Il s'agit en outre d'une voie de progrès pour la gestion de l'aéroport puisque lorsque les collectivités possèdent plusieurs aéroports, elles peuvent construire une compétence et la mutualiser entre les différentes plateformes.
Le Gouvernement s'est ainsi engagé, dans sa stratégie nationale du transport aérien 2025, à « simplifier les interventions financières des collectivités auprès des exploitants d'aéroport en établissant des règles nationales de mise en oeuvre du cadre européen ».
Comme l'indique l'article L. 6311-2 du code des transports, « toute personne de droit public ou de droit privé peut créer, aménager et exploiter tout autre aérodrome ». Les collectivités territoriales, leurs groupements et leurs établissements publics peuvent donc participer, seuls ou conjointement avec d'autres acteurs, à la gestion ou à l'exploitation d'un aéroport 46 ( * ) .
Toutefois, lorsque la collectivité n'est ni propriétaire, ni gestionnaire, ni exploitante de l'aéroport, la question de sa participation financière peut interroger . Les régions peuvent s'appuyer sur leurs compétences en matière d'aménagement du territoire et de développement économique 47 ( * ) , les établissements publics de coopération intercommunale à fiscalité propre sur leurs compétences en matière de zones d'activité aéroportuaire 48 ( * ) . À l'inverse, les interventions du département apparaissent plus fragiles . Lorsque l'aéroport a un caractère touristique, les interventions du département peuvent s'appuyer sur sa compétence en matière de tourisme 49 ( * ) . Lorsque ce n'est pas le cas cependant, ses interventions en faveur des aéroports ne peuvent s'appuyer que sur les possibilités qui lui sont accordées par l'article L. 1111-10 du code général des collectivités territoriales, qui lui permet de « contribuer au financement des projets dont la maîtrise d'ouvrage est assurée par les communes ou leurs groupements, à leur demande », ou sur sa qualité de chef de file de la solidarité territoriale 50 ( * ) , qui n'est toutefois pas définie par la loi.

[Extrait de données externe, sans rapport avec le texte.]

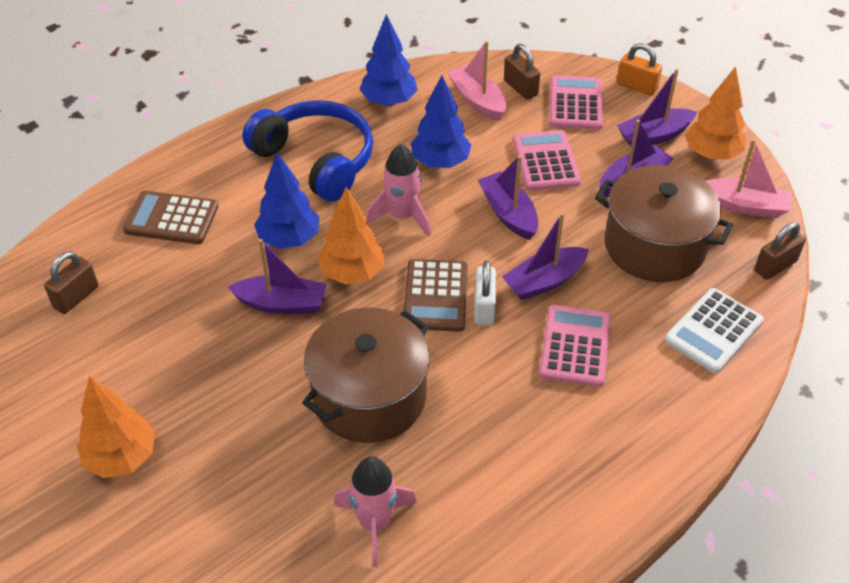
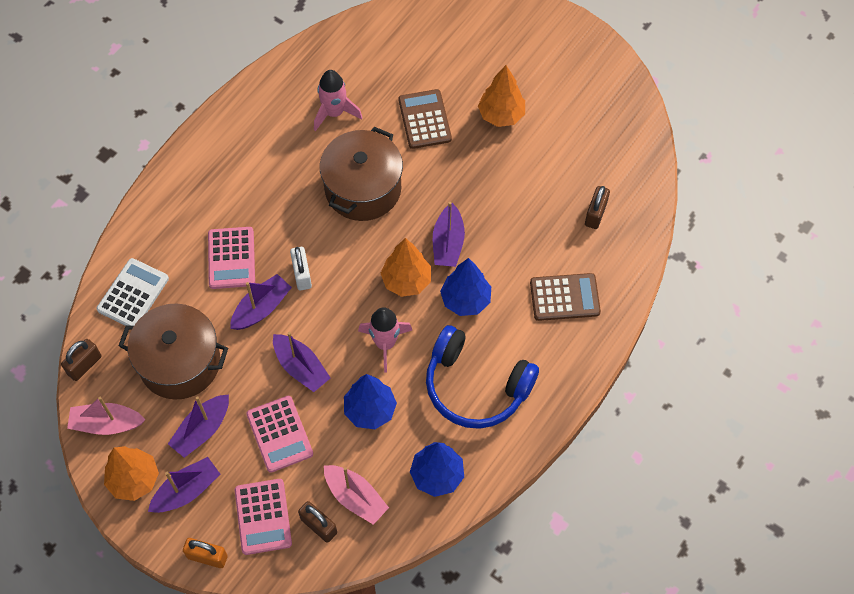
camera: 165 degrees right, 15 degrees up
purple boat [228,239,326,314] -> purple boat turned 75 degrees counterclockwise [433,202,465,267]
brown calculator [404,259,468,332] -> brown calculator moved to [399,89,452,149]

La possibilité d'intervenir en matière aéroportuaire pourrait être un début de définition de cette compétence, que les départements réclament aujourd'hui.
Proposition n° 12 : Mieux reconnaître les compétences des départements en matière aéroportuaire pour sécuriser leurs interventions en faveur des aéroports de désenclavement situés sur leur territoire. |
c) Intégrer l'aéroport dans son environnement immédiat
Afin que l'ensemble du territoire puisse bénéficier du développement économique lié à l'aéroport, les collectivités doivent s'assurer de la bonne desserte de l'aérodrome. Pour ce faire, une action commune de tous les niveaux de collectivités est nécessaire : la collectivité propriétaire ou gestionnaire de l'aéroport n'est ainsi pas nécessairement l'autorité organisatrice de la mobilité sur le territoire ou la collectivité compétente en matière de petites lignes ferroviaires.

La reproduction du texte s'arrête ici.